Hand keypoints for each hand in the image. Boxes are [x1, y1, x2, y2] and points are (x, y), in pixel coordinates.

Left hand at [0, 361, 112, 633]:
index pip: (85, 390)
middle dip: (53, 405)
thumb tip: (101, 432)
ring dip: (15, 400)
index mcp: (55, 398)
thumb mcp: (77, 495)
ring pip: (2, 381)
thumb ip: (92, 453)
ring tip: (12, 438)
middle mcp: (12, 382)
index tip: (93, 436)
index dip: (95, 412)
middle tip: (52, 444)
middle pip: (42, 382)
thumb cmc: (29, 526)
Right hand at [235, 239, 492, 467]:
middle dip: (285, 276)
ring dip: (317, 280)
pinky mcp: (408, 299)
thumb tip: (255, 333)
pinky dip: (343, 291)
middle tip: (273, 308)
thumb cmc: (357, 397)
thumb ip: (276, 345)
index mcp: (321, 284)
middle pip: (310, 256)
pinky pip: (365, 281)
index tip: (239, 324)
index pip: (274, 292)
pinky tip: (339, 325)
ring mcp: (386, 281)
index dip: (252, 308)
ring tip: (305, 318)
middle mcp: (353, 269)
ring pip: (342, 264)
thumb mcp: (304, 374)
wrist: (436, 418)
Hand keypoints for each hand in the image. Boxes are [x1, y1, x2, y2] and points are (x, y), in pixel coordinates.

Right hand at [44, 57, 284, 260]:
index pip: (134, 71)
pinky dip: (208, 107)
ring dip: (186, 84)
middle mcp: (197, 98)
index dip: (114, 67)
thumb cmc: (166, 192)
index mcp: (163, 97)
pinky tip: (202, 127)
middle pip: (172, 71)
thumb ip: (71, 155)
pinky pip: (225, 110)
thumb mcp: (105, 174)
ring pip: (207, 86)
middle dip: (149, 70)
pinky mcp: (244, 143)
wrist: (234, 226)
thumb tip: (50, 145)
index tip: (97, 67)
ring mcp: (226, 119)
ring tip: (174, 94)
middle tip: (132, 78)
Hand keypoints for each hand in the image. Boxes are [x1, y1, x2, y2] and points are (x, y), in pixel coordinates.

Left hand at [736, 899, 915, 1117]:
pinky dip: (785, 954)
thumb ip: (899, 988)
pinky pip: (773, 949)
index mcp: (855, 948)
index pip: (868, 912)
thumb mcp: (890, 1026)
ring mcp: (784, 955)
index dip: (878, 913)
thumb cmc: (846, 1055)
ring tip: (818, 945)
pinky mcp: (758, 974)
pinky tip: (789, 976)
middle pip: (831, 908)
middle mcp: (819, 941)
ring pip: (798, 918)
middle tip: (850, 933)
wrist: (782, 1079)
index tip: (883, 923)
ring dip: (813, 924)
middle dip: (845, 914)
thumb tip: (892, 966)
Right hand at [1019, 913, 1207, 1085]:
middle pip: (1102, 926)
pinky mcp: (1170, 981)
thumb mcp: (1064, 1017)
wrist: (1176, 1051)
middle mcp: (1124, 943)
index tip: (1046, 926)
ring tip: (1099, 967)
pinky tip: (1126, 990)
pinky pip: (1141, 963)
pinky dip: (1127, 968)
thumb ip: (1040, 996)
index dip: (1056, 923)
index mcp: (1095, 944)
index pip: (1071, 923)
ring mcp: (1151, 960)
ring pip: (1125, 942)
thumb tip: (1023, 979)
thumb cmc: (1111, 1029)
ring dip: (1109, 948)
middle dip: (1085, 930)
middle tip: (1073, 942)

☆ ☆ ☆ ☆ ☆ ☆ ☆

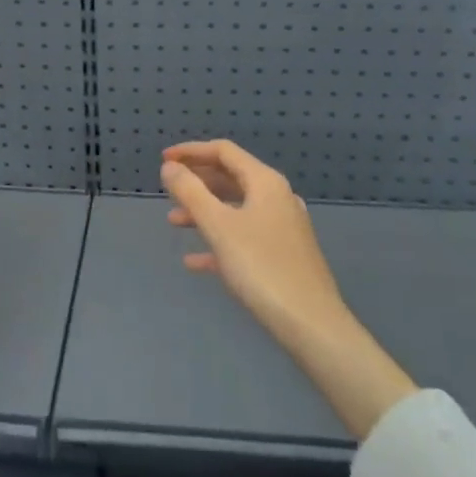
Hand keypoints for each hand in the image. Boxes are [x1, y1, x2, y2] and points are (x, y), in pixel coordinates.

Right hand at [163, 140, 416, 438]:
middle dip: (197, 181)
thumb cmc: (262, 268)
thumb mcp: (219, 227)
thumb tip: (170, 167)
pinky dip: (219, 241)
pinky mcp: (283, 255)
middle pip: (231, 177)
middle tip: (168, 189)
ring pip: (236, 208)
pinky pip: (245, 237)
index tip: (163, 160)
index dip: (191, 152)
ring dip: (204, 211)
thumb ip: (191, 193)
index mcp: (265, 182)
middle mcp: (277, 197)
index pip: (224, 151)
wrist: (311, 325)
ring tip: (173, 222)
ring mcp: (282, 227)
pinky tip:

☆ ☆ ☆ ☆ ☆ ☆ ☆

Work order: Only one part of the material above is to be transcribed, namely the lines starting with the line that has "index pip: (1071, 923)" and going on through the line that has "middle tip: (1073, 942)", exactly as they stand.

Completed task:
index pip: (1071, 923)
ring mcp: (1151, 960)
ring pip: (1125, 942)
thumb tip: (1023, 979)
thumb cmc: (1111, 1029)
ring dip: (1109, 948)
middle dip: (1085, 930)
middle tip: (1073, 942)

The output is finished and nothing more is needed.